Task directions » Report each line of the data below in which "oder" appears.

Segment Start: Given entries

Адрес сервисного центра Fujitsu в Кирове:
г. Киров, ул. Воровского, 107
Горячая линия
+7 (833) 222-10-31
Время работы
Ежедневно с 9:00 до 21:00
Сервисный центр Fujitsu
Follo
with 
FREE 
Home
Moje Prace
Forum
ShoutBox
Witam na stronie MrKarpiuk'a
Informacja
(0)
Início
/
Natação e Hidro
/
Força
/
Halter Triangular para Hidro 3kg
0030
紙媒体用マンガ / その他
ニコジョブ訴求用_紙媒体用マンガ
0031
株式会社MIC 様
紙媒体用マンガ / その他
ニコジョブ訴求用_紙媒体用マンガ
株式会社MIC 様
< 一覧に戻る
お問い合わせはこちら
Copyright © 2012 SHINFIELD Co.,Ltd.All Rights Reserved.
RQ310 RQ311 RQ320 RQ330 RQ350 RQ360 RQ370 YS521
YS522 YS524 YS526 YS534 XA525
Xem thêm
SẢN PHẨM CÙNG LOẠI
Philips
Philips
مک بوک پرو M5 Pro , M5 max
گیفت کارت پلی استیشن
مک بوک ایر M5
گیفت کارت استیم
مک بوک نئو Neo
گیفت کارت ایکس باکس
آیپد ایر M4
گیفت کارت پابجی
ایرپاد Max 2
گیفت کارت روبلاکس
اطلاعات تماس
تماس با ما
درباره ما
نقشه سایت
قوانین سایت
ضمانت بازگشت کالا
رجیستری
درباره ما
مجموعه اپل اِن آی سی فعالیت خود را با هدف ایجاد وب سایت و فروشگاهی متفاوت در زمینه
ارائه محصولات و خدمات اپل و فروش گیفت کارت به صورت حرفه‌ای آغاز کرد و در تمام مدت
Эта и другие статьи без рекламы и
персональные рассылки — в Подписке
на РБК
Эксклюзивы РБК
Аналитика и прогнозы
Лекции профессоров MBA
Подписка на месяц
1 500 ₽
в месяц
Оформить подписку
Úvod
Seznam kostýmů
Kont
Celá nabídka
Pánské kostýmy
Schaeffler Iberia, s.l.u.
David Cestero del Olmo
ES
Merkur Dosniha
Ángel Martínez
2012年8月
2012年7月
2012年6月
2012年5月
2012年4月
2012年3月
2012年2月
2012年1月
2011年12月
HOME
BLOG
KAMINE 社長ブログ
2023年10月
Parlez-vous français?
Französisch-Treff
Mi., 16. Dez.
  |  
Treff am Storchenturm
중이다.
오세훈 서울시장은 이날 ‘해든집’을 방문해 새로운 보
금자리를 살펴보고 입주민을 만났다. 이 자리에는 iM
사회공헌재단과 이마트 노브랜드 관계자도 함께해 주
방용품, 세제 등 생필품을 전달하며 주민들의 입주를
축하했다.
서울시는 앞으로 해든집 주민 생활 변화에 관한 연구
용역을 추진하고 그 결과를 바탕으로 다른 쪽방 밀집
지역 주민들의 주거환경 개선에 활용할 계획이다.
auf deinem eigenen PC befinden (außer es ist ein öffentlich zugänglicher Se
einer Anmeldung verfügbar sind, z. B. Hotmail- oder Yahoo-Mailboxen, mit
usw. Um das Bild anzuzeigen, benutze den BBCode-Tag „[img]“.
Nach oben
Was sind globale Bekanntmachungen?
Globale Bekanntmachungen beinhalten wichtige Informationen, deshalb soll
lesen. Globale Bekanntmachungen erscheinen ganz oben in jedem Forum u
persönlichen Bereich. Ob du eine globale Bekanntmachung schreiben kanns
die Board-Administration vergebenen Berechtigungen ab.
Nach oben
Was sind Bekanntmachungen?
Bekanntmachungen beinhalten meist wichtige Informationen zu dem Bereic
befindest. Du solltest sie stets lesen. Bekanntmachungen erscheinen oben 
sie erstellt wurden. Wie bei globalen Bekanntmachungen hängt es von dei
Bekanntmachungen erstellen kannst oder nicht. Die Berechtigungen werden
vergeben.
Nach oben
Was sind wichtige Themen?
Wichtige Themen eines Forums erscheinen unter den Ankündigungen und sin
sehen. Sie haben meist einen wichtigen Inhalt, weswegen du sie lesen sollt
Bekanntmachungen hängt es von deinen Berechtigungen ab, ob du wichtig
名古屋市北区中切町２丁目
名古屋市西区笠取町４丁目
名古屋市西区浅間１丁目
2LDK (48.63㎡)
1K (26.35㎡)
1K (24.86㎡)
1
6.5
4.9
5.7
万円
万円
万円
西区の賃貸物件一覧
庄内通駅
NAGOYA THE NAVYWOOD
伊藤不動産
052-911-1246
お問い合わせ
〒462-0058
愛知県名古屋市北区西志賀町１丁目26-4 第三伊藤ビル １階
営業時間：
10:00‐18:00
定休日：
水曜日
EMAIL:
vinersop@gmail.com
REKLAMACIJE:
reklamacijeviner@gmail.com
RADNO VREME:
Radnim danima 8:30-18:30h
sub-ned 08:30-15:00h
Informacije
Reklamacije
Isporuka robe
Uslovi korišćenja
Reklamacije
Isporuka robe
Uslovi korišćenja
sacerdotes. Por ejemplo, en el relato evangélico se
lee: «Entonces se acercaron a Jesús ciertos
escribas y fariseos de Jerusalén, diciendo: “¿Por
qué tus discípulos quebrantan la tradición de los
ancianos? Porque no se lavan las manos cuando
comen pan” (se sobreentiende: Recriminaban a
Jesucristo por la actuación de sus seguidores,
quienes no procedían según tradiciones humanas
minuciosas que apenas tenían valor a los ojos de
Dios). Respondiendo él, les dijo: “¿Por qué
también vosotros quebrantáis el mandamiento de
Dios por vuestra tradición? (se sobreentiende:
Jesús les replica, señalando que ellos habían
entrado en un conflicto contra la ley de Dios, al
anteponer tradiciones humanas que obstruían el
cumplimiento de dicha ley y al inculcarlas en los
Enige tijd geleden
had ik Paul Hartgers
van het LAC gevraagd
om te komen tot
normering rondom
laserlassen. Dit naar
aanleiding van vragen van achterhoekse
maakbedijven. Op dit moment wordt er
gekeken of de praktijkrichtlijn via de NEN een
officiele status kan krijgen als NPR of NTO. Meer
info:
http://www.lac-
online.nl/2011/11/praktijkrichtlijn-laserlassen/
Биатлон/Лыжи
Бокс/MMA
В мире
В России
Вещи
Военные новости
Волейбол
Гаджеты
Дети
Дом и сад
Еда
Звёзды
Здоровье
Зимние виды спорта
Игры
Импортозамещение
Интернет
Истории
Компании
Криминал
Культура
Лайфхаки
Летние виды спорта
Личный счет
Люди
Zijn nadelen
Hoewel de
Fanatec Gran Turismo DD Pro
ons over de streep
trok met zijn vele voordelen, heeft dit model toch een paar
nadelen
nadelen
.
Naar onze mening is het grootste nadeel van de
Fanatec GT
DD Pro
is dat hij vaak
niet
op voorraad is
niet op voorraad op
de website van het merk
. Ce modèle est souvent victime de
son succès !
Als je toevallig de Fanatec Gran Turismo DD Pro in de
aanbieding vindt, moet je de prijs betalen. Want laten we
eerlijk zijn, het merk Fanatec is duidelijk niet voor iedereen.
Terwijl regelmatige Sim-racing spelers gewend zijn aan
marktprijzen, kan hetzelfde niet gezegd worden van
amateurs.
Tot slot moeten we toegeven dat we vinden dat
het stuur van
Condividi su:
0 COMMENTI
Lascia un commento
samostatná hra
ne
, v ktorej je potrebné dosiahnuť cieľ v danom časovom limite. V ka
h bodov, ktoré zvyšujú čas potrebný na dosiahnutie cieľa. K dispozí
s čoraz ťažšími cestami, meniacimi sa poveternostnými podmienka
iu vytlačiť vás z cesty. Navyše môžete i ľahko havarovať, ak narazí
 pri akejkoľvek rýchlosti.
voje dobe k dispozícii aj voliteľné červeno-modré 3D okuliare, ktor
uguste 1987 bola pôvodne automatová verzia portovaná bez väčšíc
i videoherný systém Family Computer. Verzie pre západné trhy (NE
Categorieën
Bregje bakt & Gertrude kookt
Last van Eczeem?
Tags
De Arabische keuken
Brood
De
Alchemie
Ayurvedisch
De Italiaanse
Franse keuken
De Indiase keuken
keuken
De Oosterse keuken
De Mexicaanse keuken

Segment End: Given entries

Written reply »
einer Anmeldung verfügbar sind, z. B. Hotmail- oder Yahoo-Mailboxen, mit
Bekanntmachungen erstellen kannst oder nicht. Die Berechtigungen werden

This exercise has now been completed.